**GIVEN PASSAGE**

• • • • •

At 1153696655 past the epoch, Faheem Mitha wrote:
> I've been trying to find locally a wireless network card
> that works with Linux to install on my host's laptop. The
> cards available at the local retail outlets seem to only
> work with proprietary drivers, and I don't want to use
> proprietary drivers for such a basic thing.

I have used two wireless cards in my laptop.

1. A Linksys WPC11 PC-card, supporting 10Mb/s (802.11b).
   This turned out to be a 'v.4' although there was no
   indication of this on the packaging or in the description
   provided by the online vendor.

   The 'v.4' means it has a rtl8180 chipset and can be used
   with the fully GPL driver available from
   <http://rtl8180-sa2400.sourceforge.net/>.

   I can't remember what chipset the pre-v4 cards had, but I
   believe it was one which was supported by an open source
   driver too (possibly the prism or prism2).

• • • • •

**PROVIDED DATA**
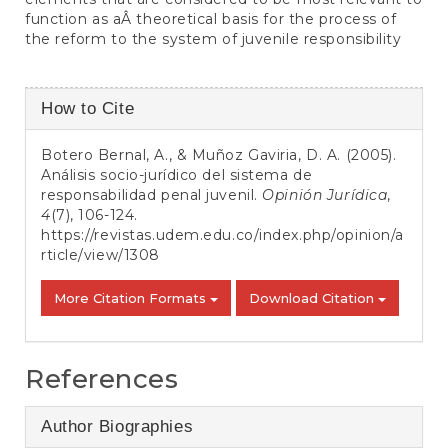
function as aÂ theoretical basis for the process of
the reform to the system of juvenile responsibility
Article
How to Cite
Details
Botero Bernal, A., & Muñoz Gaviria, D. A. (2005).
Análisis socio-jurídico del sistema de
responsabilidad penal juvenil.
Opinión Jurídica
,
4
(7), 106-124.
https://revistas.udem.edu.co/index.php/opinion/a
rticle/view/1308
More Citation Formats
Download Citation
References
Author Biographies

• • • • •

**YOUR OBJECTIVE**
In the reply about wireless cards, what chipset does the 'v.4' Linksys WPC11 card have? The records come from a different source than the reply about wireless cards.

**RESULT**
An rtl8180 chipset.